In a Neighborhood Patrol where there is no sponsoring committee, the three parents who approve the Patrol Scoutmaster are the ones with whom the Scoutmaster should first talk over the advantages of a Patrol Budget Plan and how it should be handled. They in turn should talk it over with other parents involved, while the Scoutmaster is doing the same thing with his Scouts. The important thing is to be certain that no boy or home is embarrassed. The Patrol Budget Plan and the amount it entails should be adopted by the Scouts of the Patrol, as something they want to do, after having had time to discuss it at home.

The Neighborhood Patrol (or Den) probably meets weekly and the weekly budget plan of 5 cents from each Scout (or 10 cents if they prefer) creates a carrying fund. The items covered are the same as for a Scout in a Tribe or Troop. Setting aside 5 cents per Scout per week will cover:

1. The Scout's Registration Fee................. $ .50

2. "Boys' Life"-a year's subscription (concession price) .....................................75

3. Scout Handbook (50c)-unless they decide to buy these individually-and badges...............65

4. Welfare Work (gift baskets, etc.).............25

5. Sinking Fund (for emergencies)...............25

6. Available to add to item (3) or (5).............20

52 weeks @ 5 cents each................. $2.60

These funds should be turned over to one of the parents serving as Treasurer, with one of the Scouts as Assistant Treasurer. The funds should be banked; reported on regularly, audited, and used only for the purposes planned.

Lone Scout (or Lone Explorer, or Lone Cub) Budget Plan

In many respects the Budget Plan gives the Lone Scout (or Lone Cub) a maximum of training, because he not only must earn and secure the money, but he also must administer it with the cooperation of his "Friend and Counselor," or his father, or both. One of the Lone Scout's personal jobs is to keep a record of his own Budget showing this regularly to his "Friend and Counselor" for approval or suggestions.

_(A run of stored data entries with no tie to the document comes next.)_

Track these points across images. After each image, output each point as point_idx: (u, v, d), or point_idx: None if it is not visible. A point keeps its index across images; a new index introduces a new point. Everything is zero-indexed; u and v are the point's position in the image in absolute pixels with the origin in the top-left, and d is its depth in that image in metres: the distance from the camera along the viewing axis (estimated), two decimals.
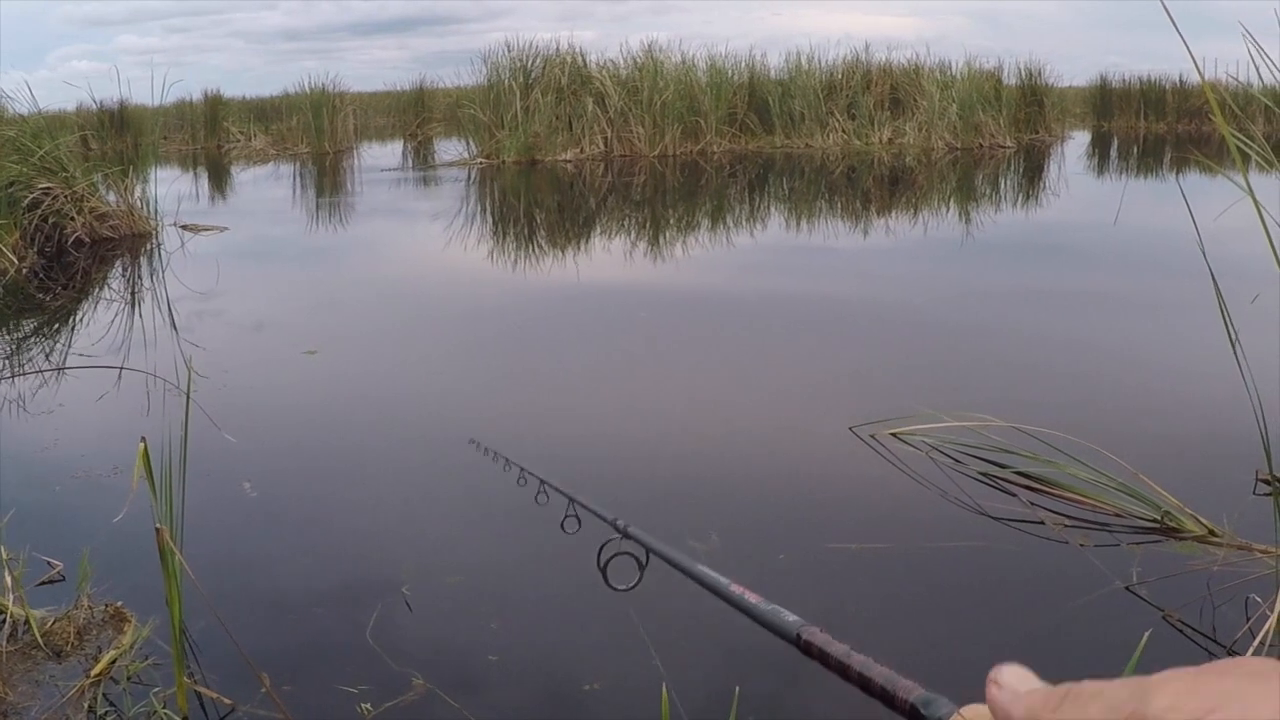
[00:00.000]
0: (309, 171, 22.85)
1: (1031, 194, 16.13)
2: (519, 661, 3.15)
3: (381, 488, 4.66)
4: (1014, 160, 21.17)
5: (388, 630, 3.30)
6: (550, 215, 15.25)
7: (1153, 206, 13.90)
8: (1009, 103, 23.80)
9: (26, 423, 5.52)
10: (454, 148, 24.42)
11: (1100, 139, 27.99)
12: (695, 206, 15.55)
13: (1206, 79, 3.22)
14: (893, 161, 20.91)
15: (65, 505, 4.41)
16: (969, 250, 11.03)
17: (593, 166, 21.18)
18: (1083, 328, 7.10)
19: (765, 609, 1.07)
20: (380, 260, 11.80)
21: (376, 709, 2.84)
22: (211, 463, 4.45)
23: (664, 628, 3.21)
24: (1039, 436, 4.37)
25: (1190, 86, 28.68)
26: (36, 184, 11.29)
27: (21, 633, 3.24)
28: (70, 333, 8.08)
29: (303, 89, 27.23)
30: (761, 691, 2.86)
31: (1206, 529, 3.78)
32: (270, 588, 3.70)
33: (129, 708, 2.86)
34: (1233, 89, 11.09)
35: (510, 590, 3.65)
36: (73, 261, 11.01)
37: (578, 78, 22.83)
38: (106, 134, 19.95)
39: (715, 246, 11.76)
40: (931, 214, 13.82)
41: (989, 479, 4.35)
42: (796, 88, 24.51)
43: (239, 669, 2.89)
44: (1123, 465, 4.05)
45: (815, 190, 17.38)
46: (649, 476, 4.68)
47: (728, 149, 23.57)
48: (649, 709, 2.76)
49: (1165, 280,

His 5 cents a week "laid by" will do considerable for him-in 52 weeks it becomes $2.60.

Sample Budget for Lone Scout (Lone Cub-5c per week)

Reregistration Fee-for next year................ $ .50

"Boys' Life"-one year-Scout Concession Price.. .75 Scout Handbook (50c) or some Rural Merit Badge pamphlets ....................................50

Scout Badges or special item......................25

Small gift to some worthy cause..................30

Special Fund (for emergencies)..................30

52 weeks at 5c each....................... $2.60

At 10 cents a week a Scout would accumulate $5.20, which he might budget, with the help of his "Friend and Counselor," something as follows:

Sample Budget for Lone Scout (Lone Cub) at 10c per week

Reregistration Fee-for next year................ $ .50

"Boys' Life"-one year-Scout Concession Price.....75

Scout Handbook (50c) or some Rural Merit Badge pamphlets ....................................50

Scout Badges...................................25

Gift to some worthy community cause, Red Cross, etc.......................................... 1.00

For building a Home First Aid Cabinet........... 1.00

For purchasing hobby books......................75

For Emergencies................................45

52 weeks at 10c each...................... $5.20

These sample budgets indicate what may be done with a small amount regularly "laid by." On a 10-cent budget, a Scout could purchase a young calf in some sections and seasons, and start towards ownership and a substantial value which might be the nucleus of his educational or college fund.

The banking of the sums will depend on local conditions and distances. This plan may do much to train the young Cub, Scout, or Senior Scout in management and thrift, so essential to getting along happily and well throughout life. (Get copy of Troop Budget Record Book and literature from Council office.)